[[ EXERCISE TEXT open ]]

Thanks to Limbic-Region and Corion for their help on fixing some problems I was having with the formatting of the time stamp.

Replies are listed 'Best First'.
Re: Keeping an eye on your wiki articles
by davorg (Chancellor) on Jan 19, 2007 at 16:00 UTC

    Rather than selecting all the rows from your database and filtering them in your Perl program, it would seem to make more sense to filter the data in the database (that is, after all, what databases are good at). Your database also knows what the current date is, so your Perl program doesn't need to :-)

[[ EXERCISE TEXT closed ]]

WORK TO COMPLETE>
1) Can you print the stretch of the wiki-articles thread from "Thanks to Limbic-Region" through "need to :-)"?
2) In the wiki-articles thread, whom does the original poster thank for help with the time stamp formatting?
3) Could you pick up the wiki-articles thread after its last sentence and carry it on?

[[ SOURCE MATERIAL open ]]

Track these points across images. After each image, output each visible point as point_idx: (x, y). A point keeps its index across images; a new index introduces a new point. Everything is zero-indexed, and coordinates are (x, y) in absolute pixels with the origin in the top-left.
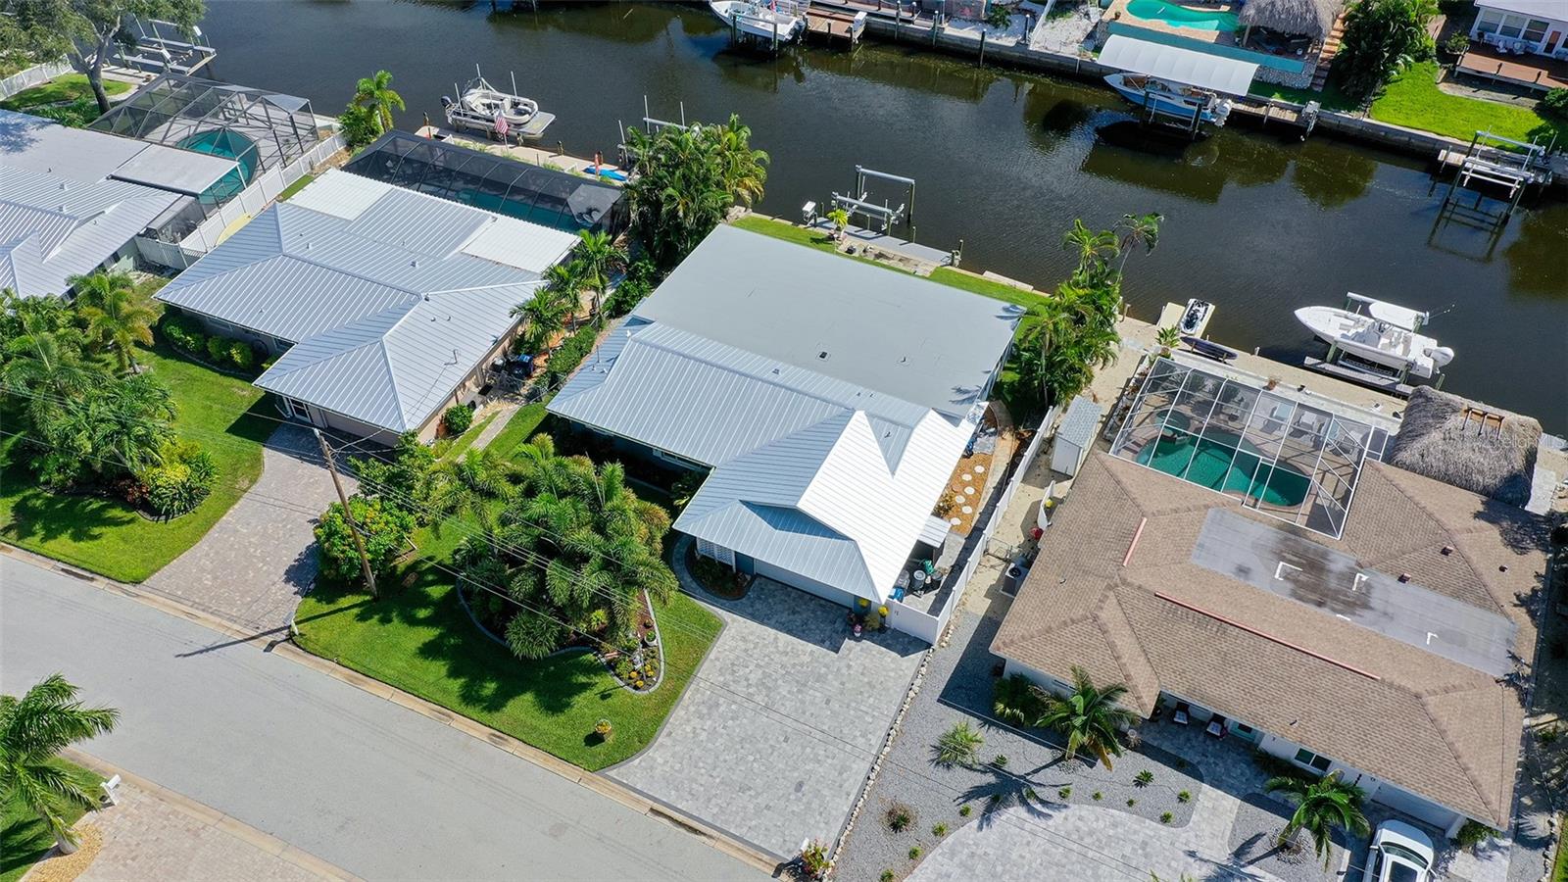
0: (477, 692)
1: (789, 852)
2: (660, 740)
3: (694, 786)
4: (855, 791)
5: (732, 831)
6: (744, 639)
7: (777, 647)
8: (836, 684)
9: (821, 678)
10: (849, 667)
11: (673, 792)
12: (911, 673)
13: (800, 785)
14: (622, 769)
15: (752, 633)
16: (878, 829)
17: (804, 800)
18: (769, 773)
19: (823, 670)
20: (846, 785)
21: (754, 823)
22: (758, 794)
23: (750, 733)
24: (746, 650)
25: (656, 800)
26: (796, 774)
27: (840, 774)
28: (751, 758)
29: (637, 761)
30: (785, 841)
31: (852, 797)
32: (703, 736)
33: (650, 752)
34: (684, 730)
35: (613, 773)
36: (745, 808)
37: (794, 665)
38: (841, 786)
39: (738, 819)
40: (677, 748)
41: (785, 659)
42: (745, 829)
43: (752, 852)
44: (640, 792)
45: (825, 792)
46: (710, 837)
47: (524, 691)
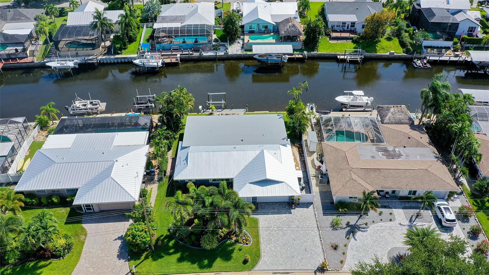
0: (203, 265)
1: (315, 267)
2: (262, 254)
3: (280, 262)
4: (320, 245)
5: (297, 269)
6: (266, 220)
7: (276, 219)
8: (297, 221)
9: (292, 222)
10: (297, 216)
11: (275, 266)
12: (313, 211)
13: (306, 249)
14: (258, 266)
15: (267, 218)
16: (332, 252)
17: (310, 253)
18: (296, 250)
19: (291, 220)
20: (317, 244)
21: (301, 264)
22: (297, 257)
23: (284, 242)
24: (268, 223)
25: (272, 270)
26: (303, 248)
27: (314, 243)
28: (289, 249)
29: (260, 262)
30: (312, 265)
31: (320, 247)
32: (273, 249)
33: (262, 259)
34: (267, 249)
35: (256, 268)
36: (296, 261)
37: (283, 221)
38: (316, 245)
39: (297, 265)
40: (269, 255)
41: (280, 221)
42: (300, 267)
43: (306, 271)
44: (267, 270)
45: (313, 249)
46: (293, 273)
47: (216, 258)
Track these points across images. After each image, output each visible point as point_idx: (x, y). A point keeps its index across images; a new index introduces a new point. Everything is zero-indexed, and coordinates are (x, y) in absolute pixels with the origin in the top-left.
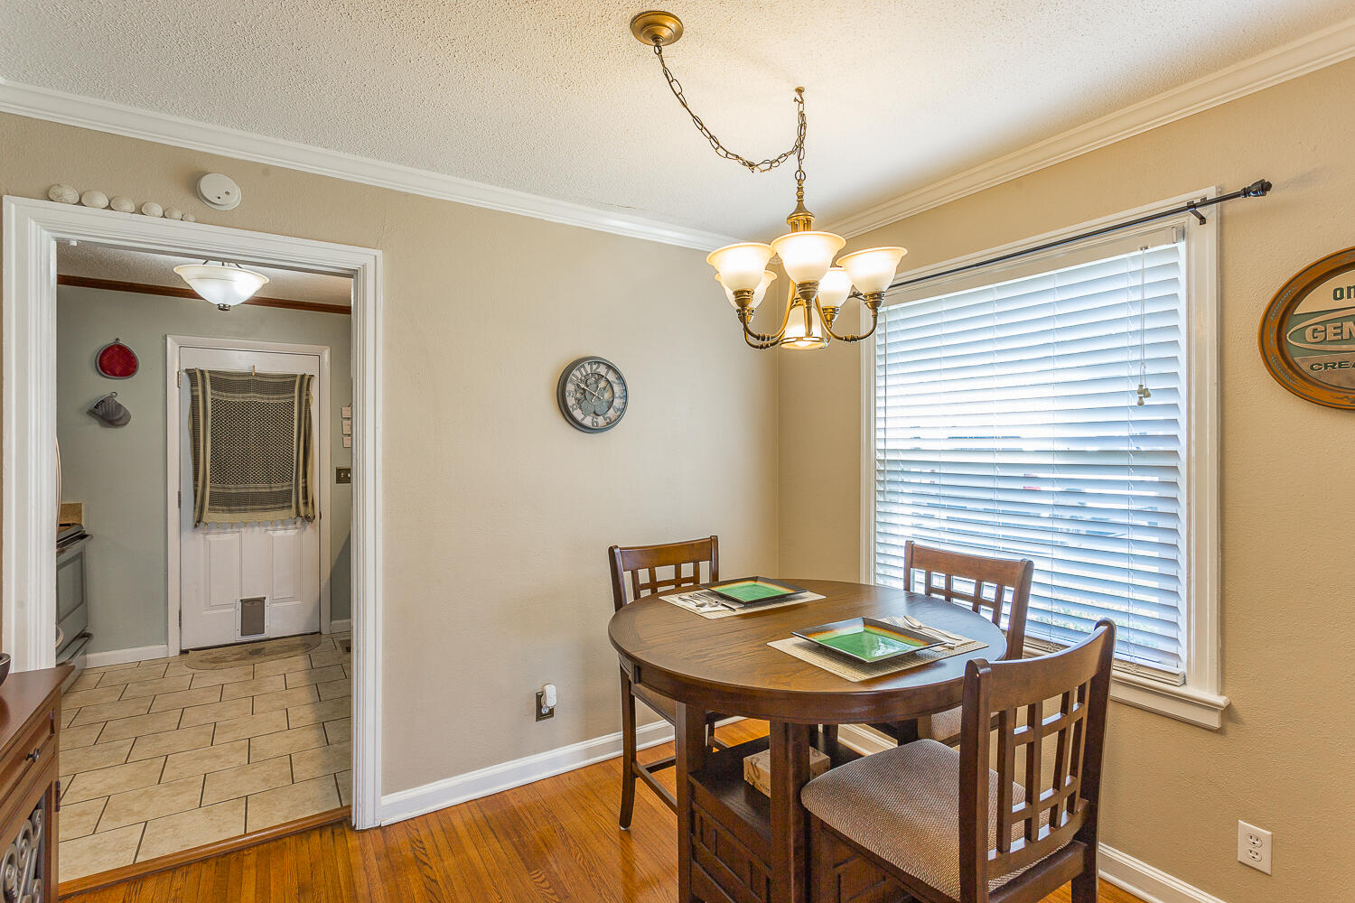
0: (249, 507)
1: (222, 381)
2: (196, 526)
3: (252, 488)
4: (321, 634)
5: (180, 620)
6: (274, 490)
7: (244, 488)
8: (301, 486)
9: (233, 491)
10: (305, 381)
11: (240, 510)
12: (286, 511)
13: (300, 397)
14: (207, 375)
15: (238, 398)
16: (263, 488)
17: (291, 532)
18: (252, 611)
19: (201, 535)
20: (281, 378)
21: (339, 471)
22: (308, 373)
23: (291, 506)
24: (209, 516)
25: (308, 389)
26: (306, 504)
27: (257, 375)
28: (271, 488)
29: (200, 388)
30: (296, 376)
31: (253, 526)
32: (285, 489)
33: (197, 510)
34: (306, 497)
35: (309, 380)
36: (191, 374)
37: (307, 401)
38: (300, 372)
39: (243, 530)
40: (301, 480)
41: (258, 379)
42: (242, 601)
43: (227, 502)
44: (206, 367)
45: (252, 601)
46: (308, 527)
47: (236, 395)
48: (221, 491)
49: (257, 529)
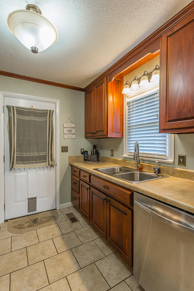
0: (31, 162)
1: (21, 111)
2: (11, 170)
3: (32, 154)
4: (56, 210)
5: (4, 208)
6: (40, 155)
7: (29, 154)
8: (50, 153)
9: (25, 155)
10: (51, 113)
11: (28, 163)
12: (44, 163)
13: (49, 118)
14: (15, 108)
15: (27, 118)
16: (36, 154)
17: (46, 171)
18: (32, 202)
19: (13, 173)
20: (42, 111)
21: (62, 148)
22: (52, 110)
23: (46, 161)
24: (15, 166)
25: (52, 116)
26: (52, 160)
27: (34, 109)
28: (39, 154)
29: (12, 113)
30: (48, 110)
31: (32, 169)
32: (44, 154)
33: (11, 163)
34: (51, 158)
35: (53, 112)
36: (8, 107)
37: (52, 120)
38: (49, 109)
39: (28, 171)
40: (50, 151)
41: (34, 111)
42: (28, 199)
43: (23, 160)
44: (14, 105)
45: (32, 199)
46: (52, 169)
47: (26, 117)
48: (20, 155)
49: (34, 170)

[[ SOURCE MATERIAL closed ]]

EXPECTED RESPONSES>
1)
Thanks to Limbic-Region and Corion for their help on fixing some problems I was having with the formatting of the time stamp.

Replies are listed 'Best First'.
Re: Keeping an eye on your wiki articles
by davorg (Chancellor) on Jan 19, 2007 at 16:00 UTC

    Rather than selecting all the rows from your database and filtering them in your Perl program, it would seem to make more sense to filter the data in the database (that is, after all, what databases are good at). Your database also knows what the current date is, so your Perl program doesn't need to :-)

2) Limbic-Region and Corion.

3)
    The code might look something like this:

    my $sql = 'select page_title, page_touched from proadvpag where page_namespace = 0 and page_is_redirect = 0 and page_touched < NOW() - INTERVAL 100000000 SECOND'; my $sth = $dbh->prepare($sql); $sth->execute($then); while (my $row = $select->fetchrow_hashref) { # all rows returned are ones you want to send an # email about }

    It's well worth getting to know the date handling functions in your database (indeed, all the functions in your database) as they can often make your life easier.

    Incidently, even if you don't go down the SQL route, your task of constructing a timestamp will become far easier if you use POSIX::strftime.

    --
    <http://dave.org.uk>

    "The first rule of Perl club is you do not talk about Perl club."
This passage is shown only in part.